Di Singapura, pemerintah telah membentuk jaringan taman alam yang berfungsi sebagai penyangga cagar alamnya terhadap dampak aktivitas manusia dan urbanisasi, serta koridor ekologis yang memperkuat konektivitas antar ruang hijau.

Sekitar hanya 5 persen lahan yang saat ini dilindungi di Singapura, yang mencakup empat cagar alam.

Ditanya apakah ada spesies keanekaragaman hayati utama di Singapura yang berada di luar batas empat cagar alamnya dapat memperoleh manfaat dari perlindungan tambahan, DZeng mengatakan banyak spesies asli memiliki populasi yang dapat memperoleh manfaat dari peningkatan perlindungan.

Namun, sementara Singapura tidak menghadapi tekanan dari ekspansi pertanian atau penebangan liar, kendala ruang karena tingkat urbanisasi yang tinggi dapat menjadi tantangan untuk mengelola penggunaan yang bersaing untuk sebidang tanah, sehingga sulit untuk memperluas lahan yang ada saat ini.

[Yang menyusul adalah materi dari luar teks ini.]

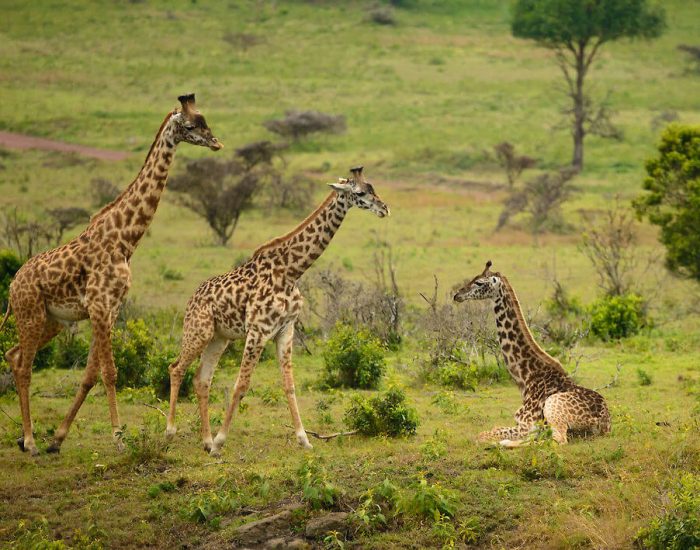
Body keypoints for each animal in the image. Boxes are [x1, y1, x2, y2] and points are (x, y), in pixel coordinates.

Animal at [1, 94, 223, 456]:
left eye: (206, 120)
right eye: (191, 125)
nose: (216, 142)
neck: (125, 239)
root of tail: (12, 285)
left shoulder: (109, 309)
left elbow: (90, 375)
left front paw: (58, 438)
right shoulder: (100, 306)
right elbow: (110, 372)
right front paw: (119, 438)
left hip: (51, 321)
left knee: (13, 354)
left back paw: (24, 437)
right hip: (30, 314)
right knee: (24, 365)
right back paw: (31, 441)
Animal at [166, 166, 389, 456]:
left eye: (373, 188)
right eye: (361, 193)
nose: (384, 208)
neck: (291, 271)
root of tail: (192, 298)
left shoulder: (286, 329)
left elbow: (289, 386)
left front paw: (304, 439)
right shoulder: (258, 331)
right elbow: (241, 385)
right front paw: (220, 442)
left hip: (219, 338)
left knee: (201, 380)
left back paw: (204, 441)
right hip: (198, 331)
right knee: (176, 368)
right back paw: (171, 432)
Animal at [453, 261, 610, 447]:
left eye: (478, 283)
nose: (457, 295)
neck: (526, 376)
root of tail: (604, 424)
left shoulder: (526, 423)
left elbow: (482, 435)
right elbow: (491, 430)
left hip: (552, 408)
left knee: (558, 440)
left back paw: (504, 443)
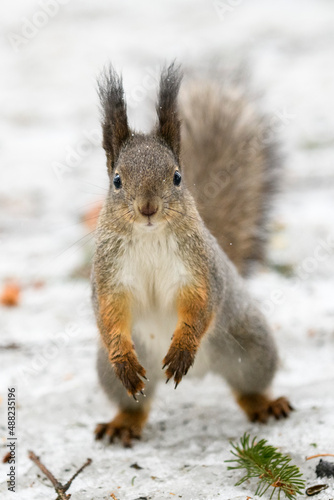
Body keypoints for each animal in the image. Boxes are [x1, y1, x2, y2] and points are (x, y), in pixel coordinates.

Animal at [91, 62, 292, 450]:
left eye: (177, 177)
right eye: (117, 180)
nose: (148, 207)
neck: (150, 238)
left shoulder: (199, 270)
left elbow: (200, 304)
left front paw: (183, 348)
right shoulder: (109, 276)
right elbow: (108, 312)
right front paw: (123, 358)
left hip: (252, 347)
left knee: (248, 386)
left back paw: (264, 404)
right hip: (109, 373)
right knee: (133, 400)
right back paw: (123, 422)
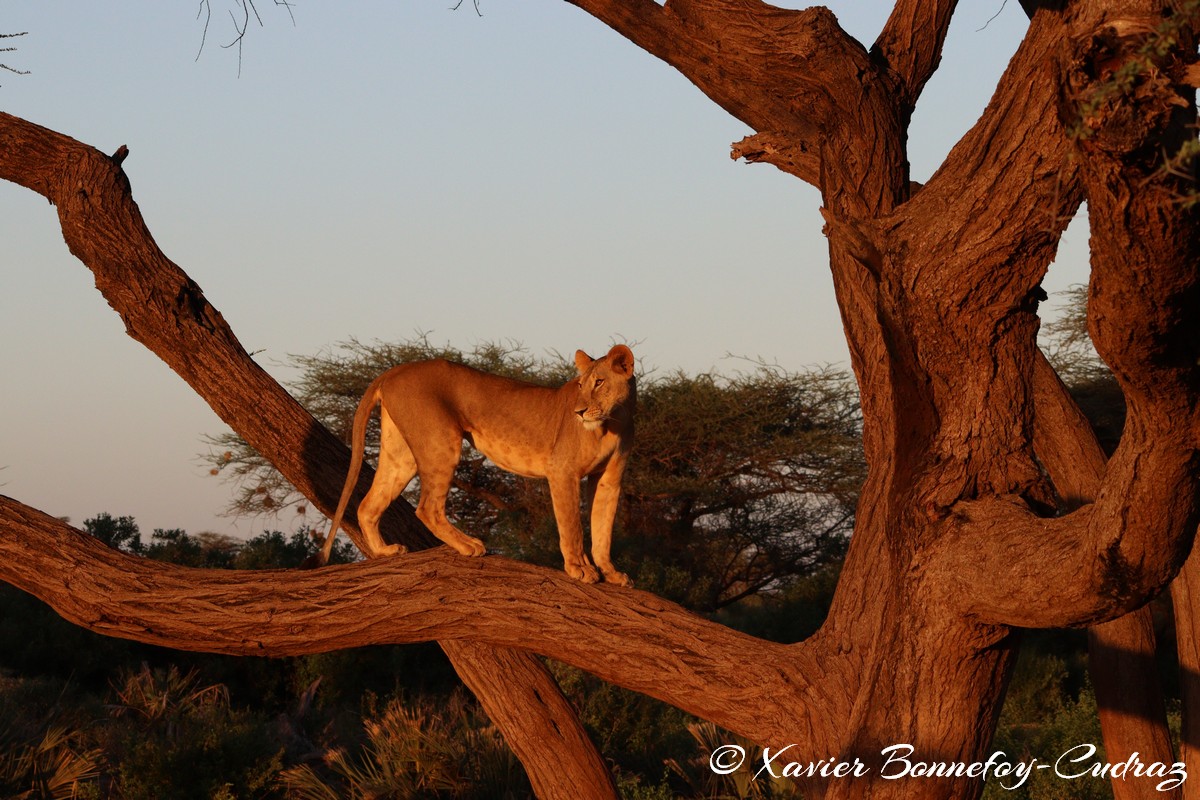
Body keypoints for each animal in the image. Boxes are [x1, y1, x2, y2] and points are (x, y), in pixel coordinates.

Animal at [319, 340, 638, 585]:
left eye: (599, 382)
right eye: (580, 384)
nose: (578, 411)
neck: (614, 421)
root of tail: (396, 369)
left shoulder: (609, 480)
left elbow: (603, 529)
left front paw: (611, 572)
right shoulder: (562, 471)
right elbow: (572, 526)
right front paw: (579, 568)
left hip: (401, 456)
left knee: (367, 505)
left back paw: (384, 551)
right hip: (441, 443)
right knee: (428, 508)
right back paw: (469, 545)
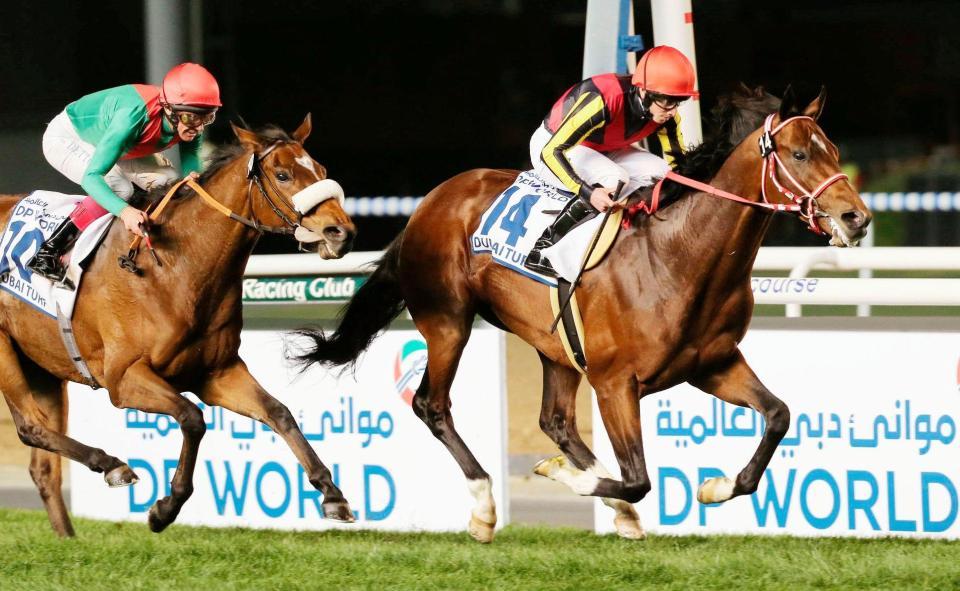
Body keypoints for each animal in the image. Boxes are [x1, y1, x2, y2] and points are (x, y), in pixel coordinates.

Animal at [0, 115, 358, 537]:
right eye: (283, 174)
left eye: (320, 170)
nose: (341, 232)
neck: (177, 265)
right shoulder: (124, 378)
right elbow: (192, 418)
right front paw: (165, 509)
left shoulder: (217, 372)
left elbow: (279, 412)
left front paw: (332, 495)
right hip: (7, 355)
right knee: (29, 427)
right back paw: (113, 466)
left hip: (43, 366)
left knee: (43, 465)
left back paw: (69, 537)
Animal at [291, 87, 872, 542]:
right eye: (799, 153)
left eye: (833, 150)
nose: (857, 218)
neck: (680, 255)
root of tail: (431, 201)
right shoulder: (616, 383)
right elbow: (639, 477)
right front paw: (564, 478)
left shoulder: (713, 364)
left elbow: (778, 416)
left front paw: (713, 487)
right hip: (448, 320)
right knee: (432, 405)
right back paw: (485, 507)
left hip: (554, 346)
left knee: (556, 420)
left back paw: (611, 508)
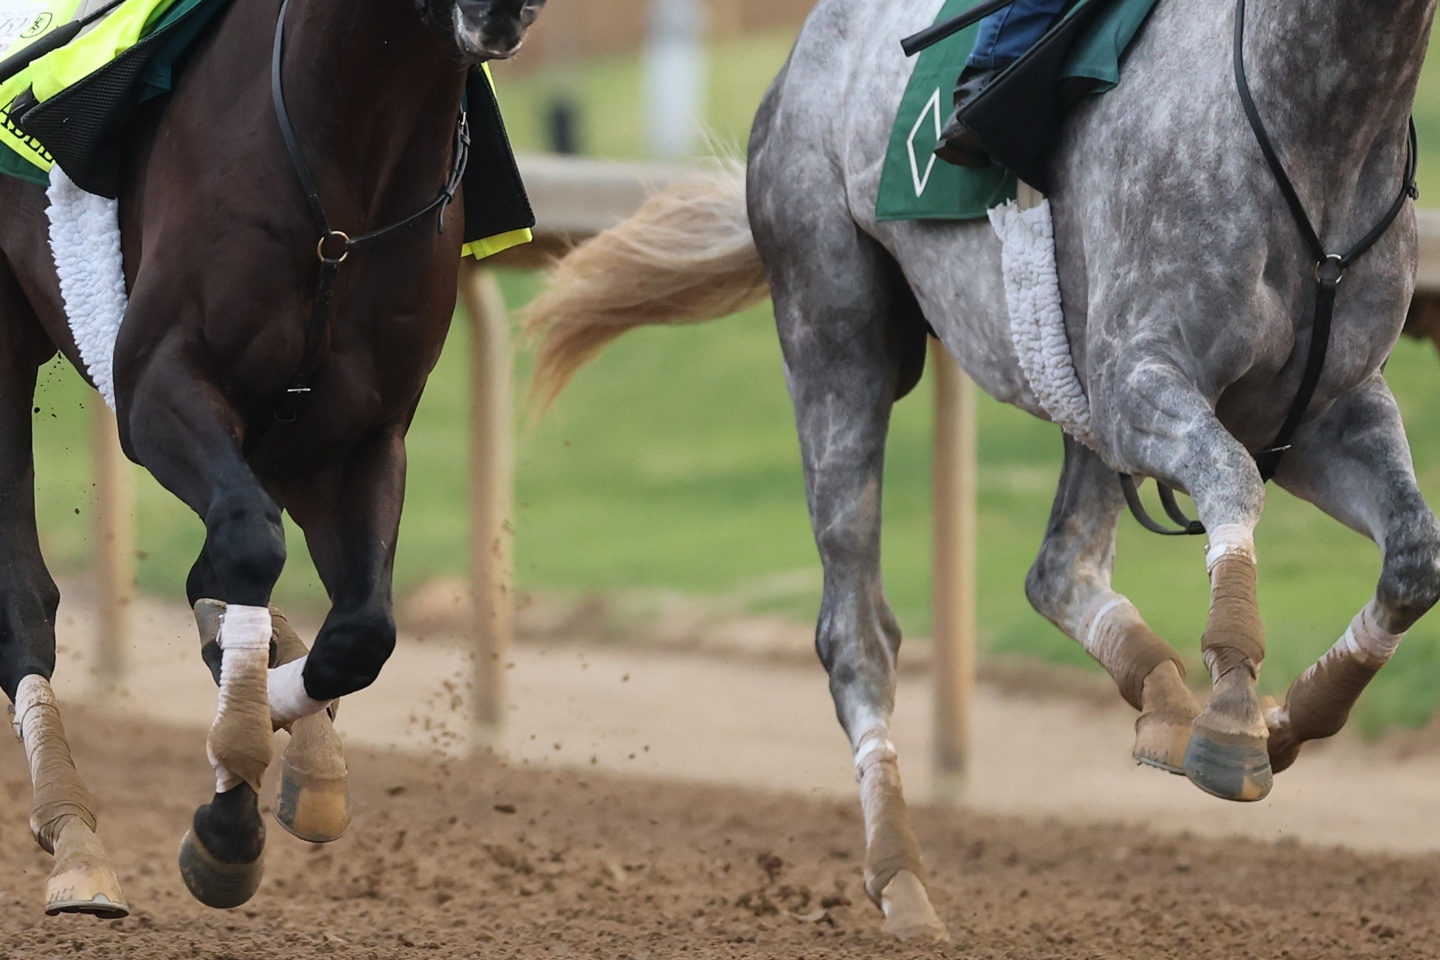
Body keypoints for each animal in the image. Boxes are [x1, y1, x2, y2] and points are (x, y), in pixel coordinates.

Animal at [0, 0, 545, 919]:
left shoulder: (354, 439)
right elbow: (251, 547)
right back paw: (75, 841)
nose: (504, 10)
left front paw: (282, 757)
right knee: (25, 603)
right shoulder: (158, 380)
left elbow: (357, 632)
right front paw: (231, 805)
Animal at [524, 0, 1437, 941]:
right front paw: (1231, 719)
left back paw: (1161, 703)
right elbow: (1231, 479)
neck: (1318, 132)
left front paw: (1295, 715)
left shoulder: (1323, 408)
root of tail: (803, 55)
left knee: (1059, 570)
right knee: (857, 633)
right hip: (834, 333)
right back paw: (902, 881)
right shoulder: (1139, 380)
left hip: (1065, 388)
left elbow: (1415, 555)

Meskipun demikian, beberapa spesies, seperti kepiting air tawar Singapura, yang sebagian besar ditemukan di Cagar Alam Bukit Timah tetapi memiliki populasi di daerah yang tidak dilindungi secara resmi sebagai cagar alam, masih dapat dilindungi dengan cara lain.

"Ini dapat terjadi jika akses ke hewan itu dibatasi, seperti dalam kasus zona militer atau lokasi persisnya dirahasiakan," kata Kepala Museum Sejarah Alam NUS, Darren Yeo.